THE LAST VOICE NOTE

favourelizabeth

Feb 4, 2026

Everyone else deletes voice notes.

Maya kept them.

She kept them the way some people keep ticket stubs or dried flowers pressed into old books proof that something real had once happened. Proof that she had once been loved in a voice that knew her name.

Her phone was full of them. Laughing ones. Sleepy ones. Angry ones sent and unsent. But there was only one she played over and over, usually late at night when the city outside her window went quiet enough to hear her own breathing.

It was from her father.

"Hey, sunshine," the voice note began, slightly distorted, like it had been recorded while walking. "I just wanted to hear your voice, but since I missed you this will have to do. Call me when you can. I love you. Always."

It was twenty seven seconds long.

He sent it on a Tuesday. He died on a Thursday.

At first, Maya couldn’t listen to it without breaking. The sound of his voice felt like standing too close to a fire warm, familiar, and painful all at once. So she avoided it. Weeks passed. Then months. She told herself she was healing.

She was lying.

Healing, she learned, wasn’t about forgetting. It was about learning how to carry the weight without letting it crush you.

On nights when sleep refused to come, Maya would lie in bed and scroll through her phone. Everyone else seemed to be moving forward—engagements, promotions, babies with names she couldn’t pronounce. Time marched on, completely unimpressed by her grief.

That’s when she would press play.

"Hey, sunshine…"

She started to notice details she had missed before. The way he cleared his throat. The faint sound of traffic in the background. How he said always, like it was a promise he fully intended to keep.

Sometimes she talked back.

"I know, Dad," she whispered. "I should call more.
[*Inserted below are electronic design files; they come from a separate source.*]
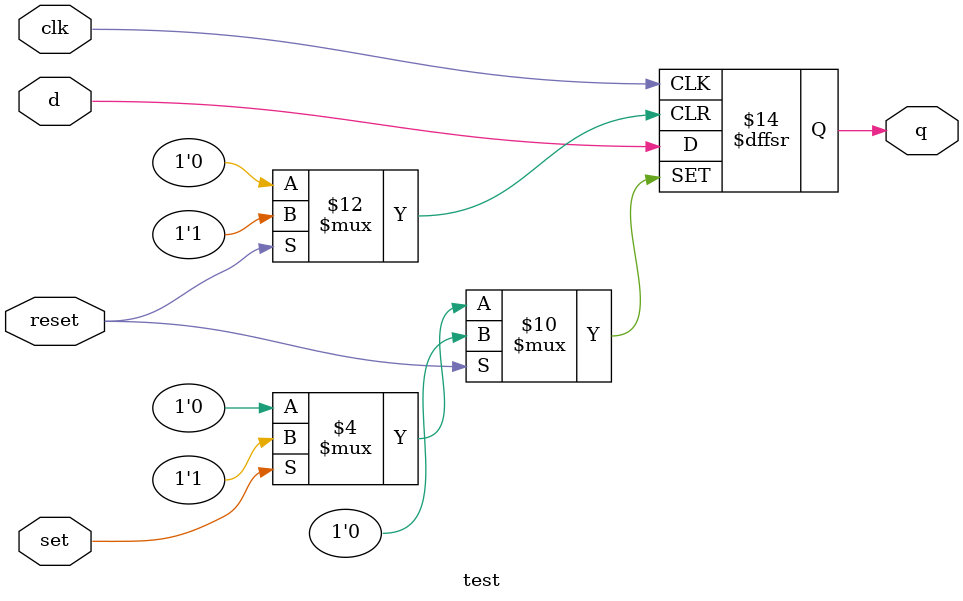
<source format=v>
module test(input d, clk, reset, set, output reg q);
always @(posedge clk or posedge reset or posedge set) 
    if(reset)
	    q <= 0;
	else if(set)
	    q <= 1;
	else	
        q <= d;
endmodule	

</source>
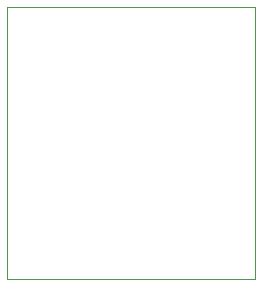
<source format=gbr>
%TF.GenerationSoftware,KiCad,Pcbnew,(6.0.6)*%
%TF.CreationDate,2022-11-17T16:30:16-05:00*%
%TF.ProjectId,JTAG_Breakout,4a544147-5f42-4726-9561-6b6f75742e6b,rev?*%
%TF.SameCoordinates,Original*%
%TF.FileFunction,Profile,NP*%
%FSLAX46Y46*%
G04 Gerber Fmt 4.6, Leading zero omitted, Abs format (unit mm)*
G04 Created by KiCad (PCBNEW (6.0.6)) date 2022-11-17 16:30:16*
%MOMM*%
%LPD*%
G01*
G04 APERTURE LIST*
%TA.AperFunction,Profile*%
%ADD10C,0.100000*%
%TD*%
G04 APERTURE END LIST*
D10*
X130000000Y-87000000D02*
X109000000Y-87000000D01*
X130000000Y-110000000D02*
X130000000Y-87000000D01*
X109000000Y-110000000D02*
X130000000Y-110000000D01*
X109000000Y-87000000D02*
X109000000Y-110000000D01*
M02*

</source>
I’m trying."
Her voice felt small in the dark.

One night, while replaying the note for the hundredth time, her phone slipped from her hand and landed face down on the bed. The screen lit up with a notification:

Storage almost full.

She ignored it.

A few days later, the phone froze, restarted, froze again.

Panic crept in slowly, like cold water seeping into her shoes.

At the repair shop, the technician barely looked up. "You should back up your files," he said casually. "Especially voice notes. They are easy to lose."

Maya’s heart began to race.

"Can you… can you make sure nothing gets deleted?" she asked.

He shrugged. "I’ll do my best." He said it the way people do when they don’t realize what best actually costs.

That night, Maya sat on her floor, surrounded by charging cables and old notebooks, and cried harder than she had in months. Not because her phone might break, but because she was terrified of losing the last proof that her father had existed in sound, not just memory.

She realized then how fragile love becomes once it turns digital.

The next morning, she did something she had been avoiding for a long time.

She recorded a voice note.

"Hi, Dad," she said, her voice shaking. "It’s me. I know you can’t answer. But I wanted you to know I finally applied for that job you kept telling me about. And I’m scared. But I think you’d be proud of me. I miss you. I love you. Always."

She saved it. Backed it up. Saved it again.

When she picked up her phone from the repair shop, everything was intact.

The relief was overwhelming, but something had shifted.

That night, she played his voice note once more. Then she did something new.

She smiled.

Not because it didn’t hurt.

But because love, she realized, doesn’t live in a file or a device. It lives in what it teaches us to do next.

She didn’t need to press play every night anymore.

She still kept the voice note.

But now, she was learning how to live the always he had promised.

And somehow, that felt like the reply he had been waiting for.